The Lion at Bay (Kingdom Series, #2)

‘Isabel,’ he said, his voice a rasp.

She backed away, not ready for this, not ready for any of it. Five years since she had been here … five years since she had even set eyes on him at all, or he on her; she smoothed her dress, touched her hair with an unconscious gesture.

She heard him move, then the crusie flared more brilliantly and he set it down on top of the kist at the end of the great canopied bed; new, she thought wildly. Not the one she remembered, though she remembered the nights in it. Could not move any further than the first step into the room.

He was thin, the fine perse tunic loose on him. His hair had more grey in it than she remembered and she touched her own again, as if to feel that the artifice that held it to its old colour still worked. His eyes, though, were the same grey-blue, but it seemed as if more ice had crept into them than before and they were fixed on her with an intensity that made her reach one hand to her throat.

He said nothing and they stood there, while the midsummer shrieks and laughter echoed faintly and the amber shadows danced.

‘Am I so changed?’ she managed at last and was irritated by the tremble in her voice, like some maid clutching St John’s Wort for the promise of a future lover.

There was silence, so long she felt the crush of it.

‘Lamb,’ he said eventually, soft as a lisp. ‘My wee lamb.’

It broke her, closed her throat, sprang tears. She did not know who moved, but she felt the strength of him, the wrap of his arms, the smell of sweat and wool, woodsmoke, vervain, leather and horse.

Then they were half-weeping, half-laughing, telling each other what they had missed, how they still loved, babbling into one another’s speech so that, in the end, the words themselves did not matter, but simply trilled like a stream of balm.

Like music, he thought, drenched and drowning. Like music.

They talked and loved, laughing because the long, full gown had sleeves she had been sewn into and he had to cut them free, while the elaborate fillet which had taken so painstakingly long to arrange in her hair, was sloughed away like the years between them.

Later, she learned of Lamprecht and Bruce; he learned of her put-aside by Buchan. They swore never to be parted, even if the world went up in flames.

She found out his doings with Kirkpatrick, who had brought her here. He found out about her rescue from Elcho by Wallace; she saw the grim set of those iced eyes at the mention of his name and knew why.

‘Bangtail,’ she said and heard him grunt in the dark. Then she sparked life into a tallow and, by the guttering yellow of it, showed him the Apostles, six baleful red eyes staring back at them as they both huddled, half-naked and half-afraid in the flickering dim.

‘A generous gift,’ he admitted grudgingly, stirring the blood-drop rubies, ‘but against the life o’ Bangtail Hob, it weighs less than a cock feather in the pan.’

‘It was a hard thing for the Wallace to have done,’ she admitted, shivering in the fresh breeze that swept suddenly through the tall unshuttered windows, a relief from the leprous heat that, just as quickly, puckered skin to gooseflesh. ‘Yet there is good and honour in the man, as you know.’

He drew a bedspread tenderly round her shoulders.

‘Aye, lass, I ken it – God forbid I have ever to face Wallace in person, though it is what we are charged with, Kirkpatrick and I. Better us than men from English Edward.’

There was a long silence, broken only by the slough of wind and the sudden rattle of rain, bringing distant shrieks from those still hooching and wheeching round the dying midsummer bonfire.

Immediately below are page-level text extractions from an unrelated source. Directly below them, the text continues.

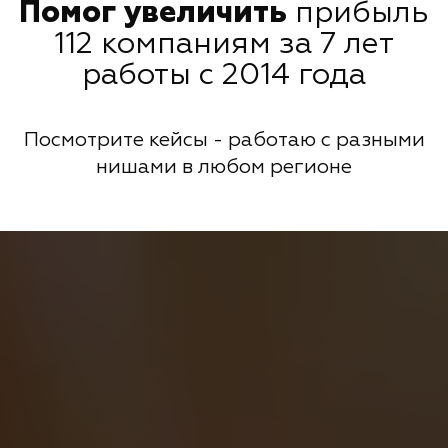
Помог увеличить
прибыль
112 компаниям за 7 лет
работы с 2014 года
Посмотрите кейсы - работаю с разными
нишами в любом регионе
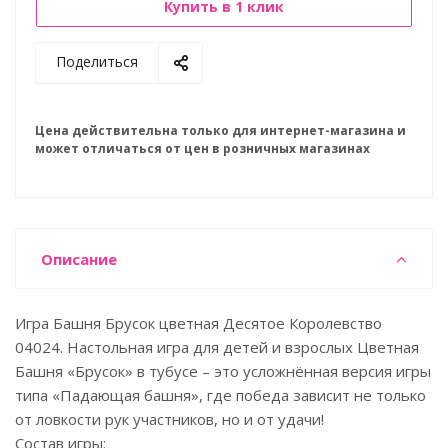
Купить в 1 клик
Поделиться
Цена действительна только для интернет-магазина и
может отличаться от цен в розничных магазинах
Описание
Игра Башня Брусок цветная Десятое Королевство
04024. Настольная игра для детей и взрослых Цветная
Башня «Брусок» в тубусе – это усложнённая версия игры
типа «Падающая башня», где победа зависит не только
от ловкости рук участников, но и от удачи!
Состав игры:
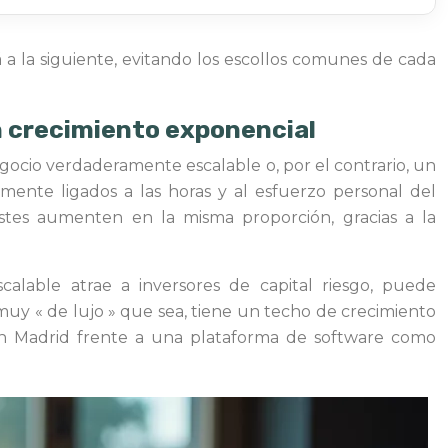
á a la siguiente, evitando los escollos comunes de cada
un crecimiento exponencial
ocio verdaderamente escalable o, por el contrario, un
ente ligados a las horas y al esfuerzo personal del
stes aumenten en la misma proporción, gracias a la
alable atrae a inversores de capital riesgo, puede
uy « de lujo » que sea, tiene un techo de crecimiento
 en Madrid frente a una plataforma de software como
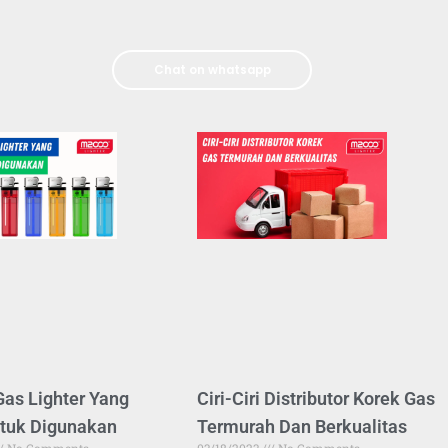
Chat on whatsapp
 Gas Lighter Yang
Ciri-Ciri Distributor Korek Gas
tuk Digunakan
Termurah Dan Berkualitas
No Comments
03/18/2023
No Comments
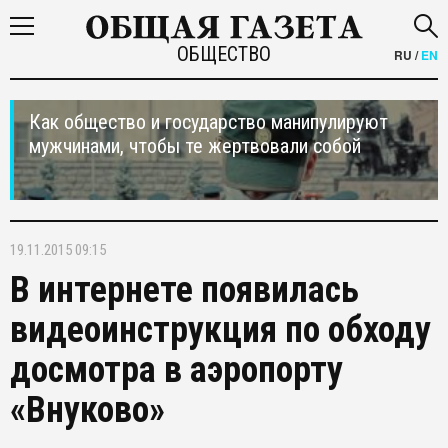
ОБЩЕСТВО
RU
/
EN
Как общество и государство манипулируют
мужчинами, чтобы те жертвовали собой
19.11.2015 09:15
В интернете появилась
видеоинструкция по обходу
досмотра в аэропорту
«Внуково»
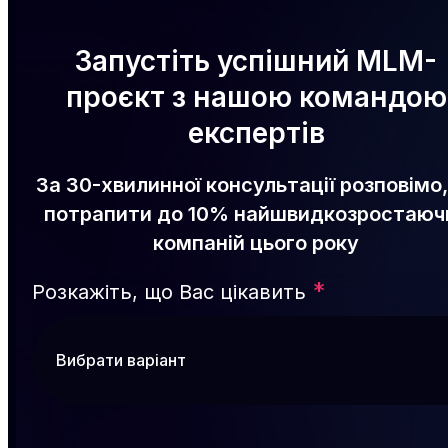
Запустіть успішний MLM-
проєкт з нашою командою
експертів
За 30-хвилинної консультації розповімо,
потрапити до 10% найшвидкозростаюч
компаній цього року
*
Розкажіть, що Вас цікавить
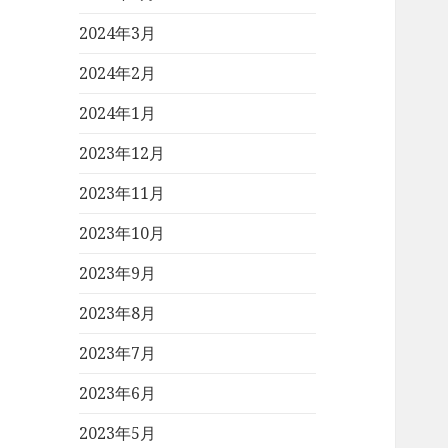
2024年3月
2024年2月
2024年1月
2023年12月
2023年11月
2023年10月
2023年9月
2023年8月
2023年7月
2023年6月
2023年5月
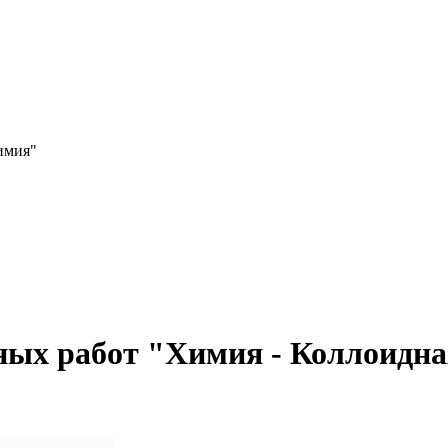
имия"
ных работ "Химия - Коллоидн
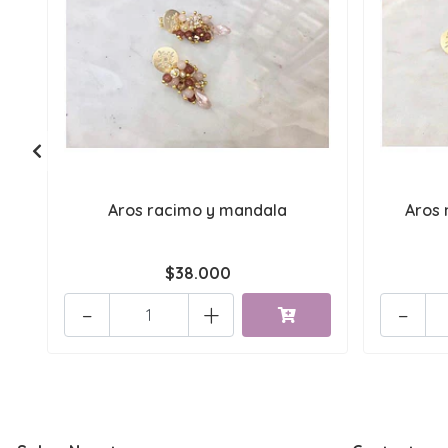
Aros racimo y mandala
Aros 
$38.000
-
+
-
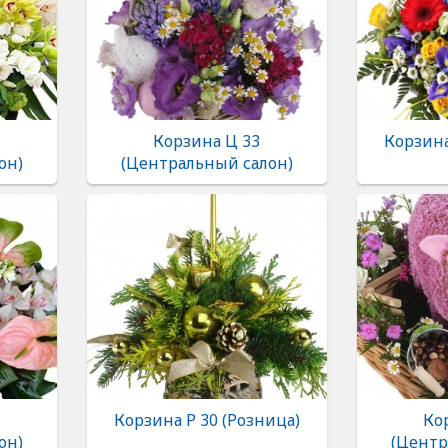
Корзина Ц 33
Корзина
он)
(Центральный салон)
Корзина Р 30 (Розница)
Ко
он)
(Центр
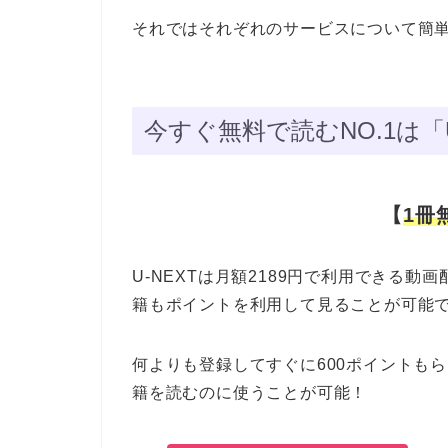
それではそれぞれのサービスについて簡
今すぐ無料で読むNO.1は「
【
1冊
U-NEXTは月額2189円で利用できる
籍もポイントを利用して見ることが可能
何よりも登録してすぐに600ポイントも
籍を読むのに使うことが可能！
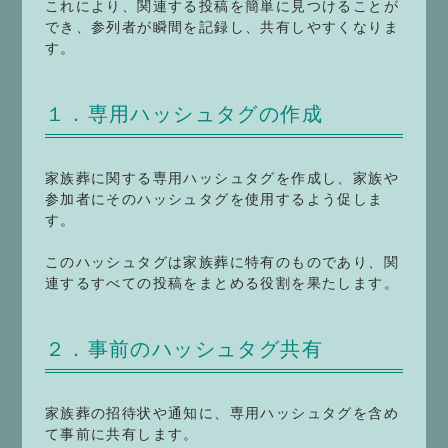
これにより、関連する投稿を簡単に見つけることが
でき、参列者が瞬間を記録し、共有しやすくなりま
す。
１．専用ハッシュタグの作成
家族葬に関する専用ハッシュタグを作成し、家族や
参加者にそのハッシュタグを使用するよう促しま
す。
このハッシュタグは家族葬に特有のものであり、関
連するすべての投稿をまとめる役割を果たします。
２．事前のハッシュタグ共有
家族葬の招待状や通知に、専用ハッシュタグを含め
て事前に共有します。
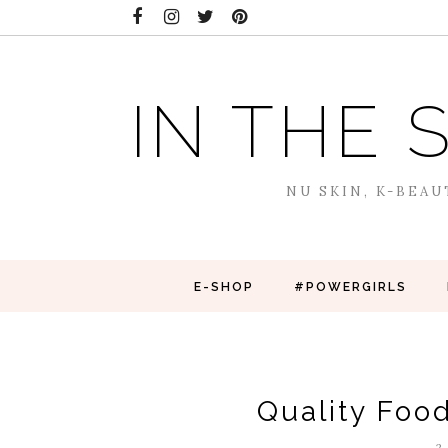
IN THE 
NU SKIN, K-BEAU
E-SHOP
#POWERGIRLS
Quality Foo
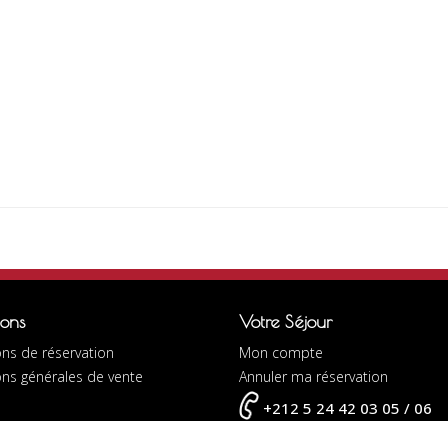
ions
Votre Séjour
ns de réservation
Mon compte
ons générales de vente
Annuler ma réservation
+212 5 24 42 03 05 / 06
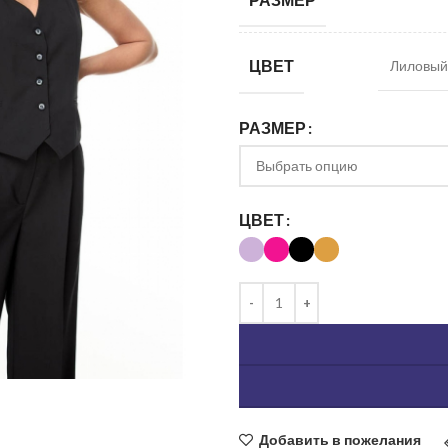
ЦВЕТ
Лиловый,
РАЗМЕР
ЦВЕТ
ь изображение
Добавить в пожелания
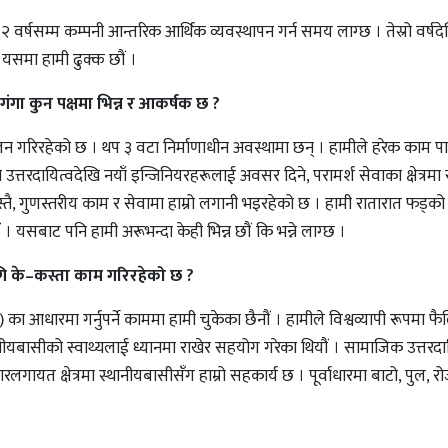
वर्षसम्म कम्पनी आन्तरिक आर्थिक व्यवस्थापन गर्न समय लाग्छ । तेस्रो वर्षदे
 यसमा हामी ढुक्क छौं ।
ंगा कुन पक्षमा भिन्न र आकर्षक छ ?
्चालन गरिरहेको छ । थप ३ वटा निर्माणाधीन अवस्थामा छन् । हामीले हरेक काम पार
उत्तरदायित्वदेखि नयाँ इन्जिनियरहरूलाई अवसर दिने, परामर्श सेवाका क्षेत्रमा
 गुणस्तरीय काम र सेवामा हाम्रो लगानी भइरहेको छ । हामी रातारात फड्को मार
ं । यसबाट पनि हामी अरूभन्दा केही भिन्न छौं कि भन्ने लाग्छ ।
ि के–कस्ता काम गरिरहेको छ ?
का आधारमा गर्नुपर्ने काममा हामी चुकेका छैनौं । हामीले विश्वव्यापी रूपमा फ
बासीको स्वाथ्यलाई ध्यानमा राखेर सहयोग गरेका थियौं । सामाजिक उत्तरदा
धारलगायत क्षेत्रमा स्थानीयबासीसँग हाम्रो सहकार्य छ । पूर्वाधारमा बाटो, पुल, र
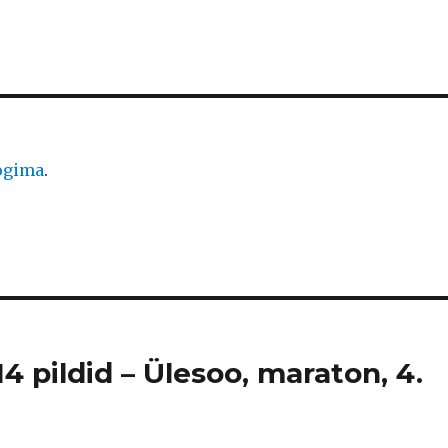
logima
.
4 pildid – Ülesoo, maraton, 4.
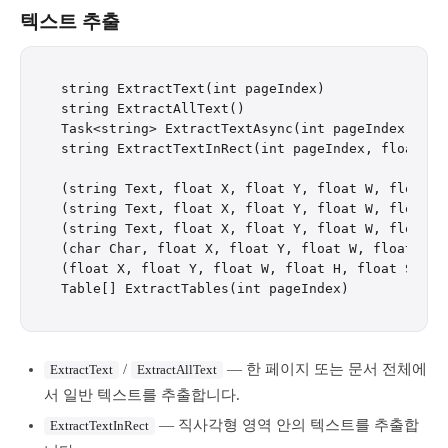
텍스트 추출
string ExtractText(int pageIndex)

string ExtractAllText()

Task<string> ExtractTextAsync(int pageIndex, Can
string ExtractTextInRect(int pageIndex, float x,
(string Text, float X, float Y, float W, float H
(string Text, float X, float Y, float W, float H
(string Text, float X, float Y, float W, float H
(char Char, float X, float Y, float W, float H)[]
(float X, float Y, float W, float H, float Strok
/
— 한 페이지 또는 문서 전체에
ExtractText
ExtractAllText
서 일반 텍스트를 추출합니다.
— 직사각형 영역 안의 텍스트를 추출합
ExtractTextInRect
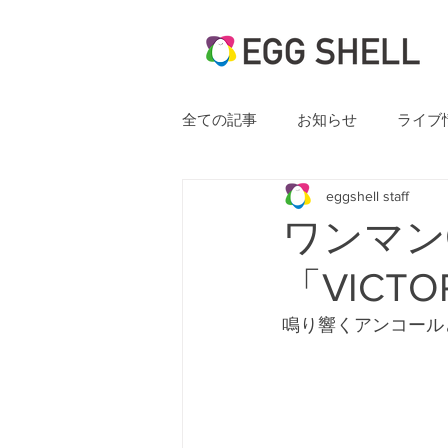
全ての記事
お知らせ
ライブ
eggshell staff
ワンマン
「VICTOR
鳴り響くアンコール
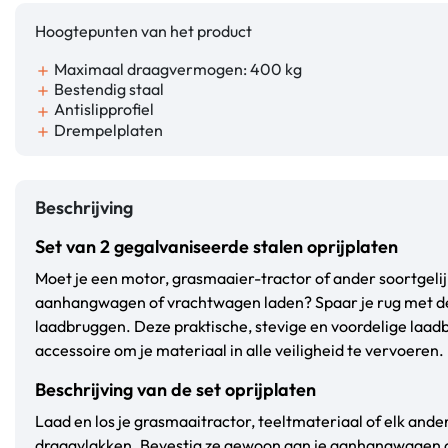
Hoogtepunten van het product
Maximaal draagvermogen: 400 kg
add
Bestendig staal
add
Antislipprofiel
add
Drempelplaten
add
Beschrijving
Set van 2 gegalvaniseerde stalen oprijplaten
Moet je een motor, grasmaaier-tractor of ander soortgeli
aanhangwagen of vrachtwagen laden? Spaar je rug met de
laadbruggen. Deze praktische, stevige en voordelige laadb
accessoire om je materiaal in alle veiligheid te vervoeren.
Beschrijving van de set oprijplaten
Laad en los je grasmaaitractor, teeltmateriaal of elk and
draagvlakken. Bevestig ze gewoon aan je aanhangwagen 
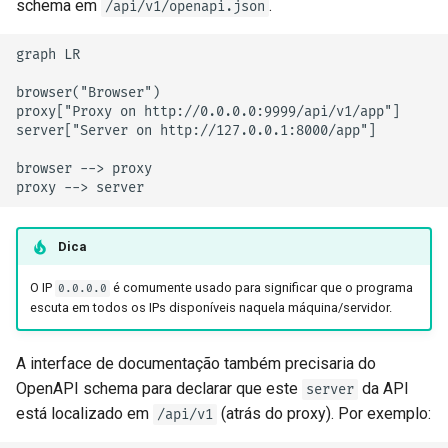
schema em
.
/api/v1/openapi.json
graph LR

browser("Browser")

proxy["Proxy on http://0.0.0.0:9999/api/v1/app"]

server["Server on http://127.0.0.1:8000/app"]

browser --> proxy

proxy --> server
Dica
O IP
é comumente usado para significar que o programa
0.0.0.0
escuta em todos os IPs disponíveis naquela máquina/servidor.
A interface de documentação também precisaria do
OpenAPI schema para declarar que este
da API
server
está localizado em
(atrás do proxy). Por exemplo:
/api/v1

Then she stirred, as if gentled to life by the wind itself.

‘I know where Wallace is,’ she said, almost sadly.

The thunder slammed a seal on her betrayal.



St Bartholomew’s Priory, Smoothfield, London

Feast of the Visitation, July, 1305



Red John Comyn stood hip-shot beside the elaborate tomb to Rahere, first Prior of St Bartholomew’s, tapping one high-heeled, booted foot impatiently. Around him were shadowed figures, far enough away not to overhear if voices were kept low, close enough to intervene if it became necessary.

It could easily become necessary. Ostensibly buying prime horseflesh at Smoothfield, one of the premier markets of Europe, Red John was here to meet Bruce – at his request. An elaborate ritual dance of exchanged messages, barely disguised hostages and the agreement of neutral ground had brought Red John here, beside the black-robed recumbent figure of Rahere, stone hands piously clasped.